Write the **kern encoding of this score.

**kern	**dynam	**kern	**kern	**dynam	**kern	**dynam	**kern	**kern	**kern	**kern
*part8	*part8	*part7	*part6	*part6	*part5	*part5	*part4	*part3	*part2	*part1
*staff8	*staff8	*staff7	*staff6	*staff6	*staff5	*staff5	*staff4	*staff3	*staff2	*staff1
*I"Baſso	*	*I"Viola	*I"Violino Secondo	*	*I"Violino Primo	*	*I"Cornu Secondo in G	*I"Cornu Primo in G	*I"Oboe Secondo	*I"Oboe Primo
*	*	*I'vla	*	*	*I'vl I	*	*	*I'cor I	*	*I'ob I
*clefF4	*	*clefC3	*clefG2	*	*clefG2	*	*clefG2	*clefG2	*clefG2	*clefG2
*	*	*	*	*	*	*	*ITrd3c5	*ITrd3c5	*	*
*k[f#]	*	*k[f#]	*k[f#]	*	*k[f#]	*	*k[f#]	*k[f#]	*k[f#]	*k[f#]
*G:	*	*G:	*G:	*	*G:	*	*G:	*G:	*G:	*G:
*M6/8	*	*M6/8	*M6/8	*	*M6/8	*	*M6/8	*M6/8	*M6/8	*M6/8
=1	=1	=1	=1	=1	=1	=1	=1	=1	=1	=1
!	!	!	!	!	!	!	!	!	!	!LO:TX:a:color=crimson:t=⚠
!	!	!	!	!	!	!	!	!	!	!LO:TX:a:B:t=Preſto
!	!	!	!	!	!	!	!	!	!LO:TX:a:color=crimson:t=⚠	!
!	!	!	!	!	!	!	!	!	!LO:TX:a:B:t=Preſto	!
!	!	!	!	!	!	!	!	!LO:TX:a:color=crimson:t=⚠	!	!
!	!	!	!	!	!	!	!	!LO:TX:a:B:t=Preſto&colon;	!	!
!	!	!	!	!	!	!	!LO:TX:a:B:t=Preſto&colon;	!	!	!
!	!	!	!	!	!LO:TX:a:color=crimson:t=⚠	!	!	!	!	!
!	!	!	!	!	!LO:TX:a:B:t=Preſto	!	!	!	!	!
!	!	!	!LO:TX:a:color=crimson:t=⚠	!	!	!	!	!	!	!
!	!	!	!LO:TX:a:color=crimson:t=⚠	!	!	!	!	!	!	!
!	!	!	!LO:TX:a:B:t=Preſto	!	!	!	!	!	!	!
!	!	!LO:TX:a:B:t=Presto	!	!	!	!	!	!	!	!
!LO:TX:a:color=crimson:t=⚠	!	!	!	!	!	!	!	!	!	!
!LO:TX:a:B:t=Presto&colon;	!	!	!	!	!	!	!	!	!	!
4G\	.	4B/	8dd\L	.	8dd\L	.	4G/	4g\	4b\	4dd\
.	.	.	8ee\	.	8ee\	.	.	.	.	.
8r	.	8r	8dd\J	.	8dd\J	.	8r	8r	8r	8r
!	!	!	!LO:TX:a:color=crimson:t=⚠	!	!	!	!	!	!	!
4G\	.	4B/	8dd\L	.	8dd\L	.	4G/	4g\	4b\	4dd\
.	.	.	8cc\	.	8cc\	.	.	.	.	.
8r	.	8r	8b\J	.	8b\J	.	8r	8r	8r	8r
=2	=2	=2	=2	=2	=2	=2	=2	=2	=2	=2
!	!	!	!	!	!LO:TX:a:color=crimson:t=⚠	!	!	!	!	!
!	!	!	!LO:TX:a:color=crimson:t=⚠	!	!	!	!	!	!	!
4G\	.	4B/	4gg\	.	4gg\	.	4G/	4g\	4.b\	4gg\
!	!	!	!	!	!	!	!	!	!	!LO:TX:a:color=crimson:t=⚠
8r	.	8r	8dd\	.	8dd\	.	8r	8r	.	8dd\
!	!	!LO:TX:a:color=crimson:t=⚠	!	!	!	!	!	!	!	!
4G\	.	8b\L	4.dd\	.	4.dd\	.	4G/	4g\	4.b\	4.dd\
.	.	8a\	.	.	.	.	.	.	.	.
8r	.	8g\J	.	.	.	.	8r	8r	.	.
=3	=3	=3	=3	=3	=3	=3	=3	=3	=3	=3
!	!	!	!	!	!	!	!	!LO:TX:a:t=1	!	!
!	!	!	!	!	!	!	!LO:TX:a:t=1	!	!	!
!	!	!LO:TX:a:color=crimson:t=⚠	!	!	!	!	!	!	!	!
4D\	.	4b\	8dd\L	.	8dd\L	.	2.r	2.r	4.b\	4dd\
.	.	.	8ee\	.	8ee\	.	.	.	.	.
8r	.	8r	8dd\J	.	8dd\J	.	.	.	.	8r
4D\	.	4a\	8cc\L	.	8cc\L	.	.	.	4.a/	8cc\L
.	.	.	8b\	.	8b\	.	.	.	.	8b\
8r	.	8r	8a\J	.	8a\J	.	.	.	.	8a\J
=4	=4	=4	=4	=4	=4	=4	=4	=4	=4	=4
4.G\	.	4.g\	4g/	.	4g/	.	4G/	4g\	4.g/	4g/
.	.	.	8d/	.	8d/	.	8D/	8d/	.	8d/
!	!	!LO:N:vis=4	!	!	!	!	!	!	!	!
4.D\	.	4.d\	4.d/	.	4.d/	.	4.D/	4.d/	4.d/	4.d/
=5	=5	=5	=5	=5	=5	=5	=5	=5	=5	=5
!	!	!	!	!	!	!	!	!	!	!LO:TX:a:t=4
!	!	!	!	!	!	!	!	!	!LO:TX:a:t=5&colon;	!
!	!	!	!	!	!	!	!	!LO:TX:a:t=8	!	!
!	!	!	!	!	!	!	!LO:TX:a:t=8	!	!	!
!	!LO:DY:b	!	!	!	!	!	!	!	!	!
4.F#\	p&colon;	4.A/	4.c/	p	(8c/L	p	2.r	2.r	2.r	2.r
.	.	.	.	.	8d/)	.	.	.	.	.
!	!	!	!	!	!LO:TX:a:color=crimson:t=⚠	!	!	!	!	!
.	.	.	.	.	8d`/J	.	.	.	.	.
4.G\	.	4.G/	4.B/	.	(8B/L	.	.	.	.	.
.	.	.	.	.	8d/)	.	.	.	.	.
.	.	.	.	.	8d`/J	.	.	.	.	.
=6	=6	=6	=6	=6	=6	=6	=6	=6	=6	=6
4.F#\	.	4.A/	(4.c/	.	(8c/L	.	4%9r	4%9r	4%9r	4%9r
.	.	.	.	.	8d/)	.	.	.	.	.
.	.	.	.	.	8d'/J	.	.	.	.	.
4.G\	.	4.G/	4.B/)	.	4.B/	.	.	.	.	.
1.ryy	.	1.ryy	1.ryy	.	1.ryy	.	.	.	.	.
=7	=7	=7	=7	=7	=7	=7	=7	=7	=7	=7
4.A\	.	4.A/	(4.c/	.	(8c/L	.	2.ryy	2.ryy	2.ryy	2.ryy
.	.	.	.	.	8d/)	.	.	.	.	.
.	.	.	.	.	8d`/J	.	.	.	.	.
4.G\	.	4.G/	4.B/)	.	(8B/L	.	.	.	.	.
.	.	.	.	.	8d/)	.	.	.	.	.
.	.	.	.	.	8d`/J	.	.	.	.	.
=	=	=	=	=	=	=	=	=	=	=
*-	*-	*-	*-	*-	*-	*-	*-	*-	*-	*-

----

**Work required**: State how many lines of the records contain the string "kern". Give only the number.

**Final answer**: 2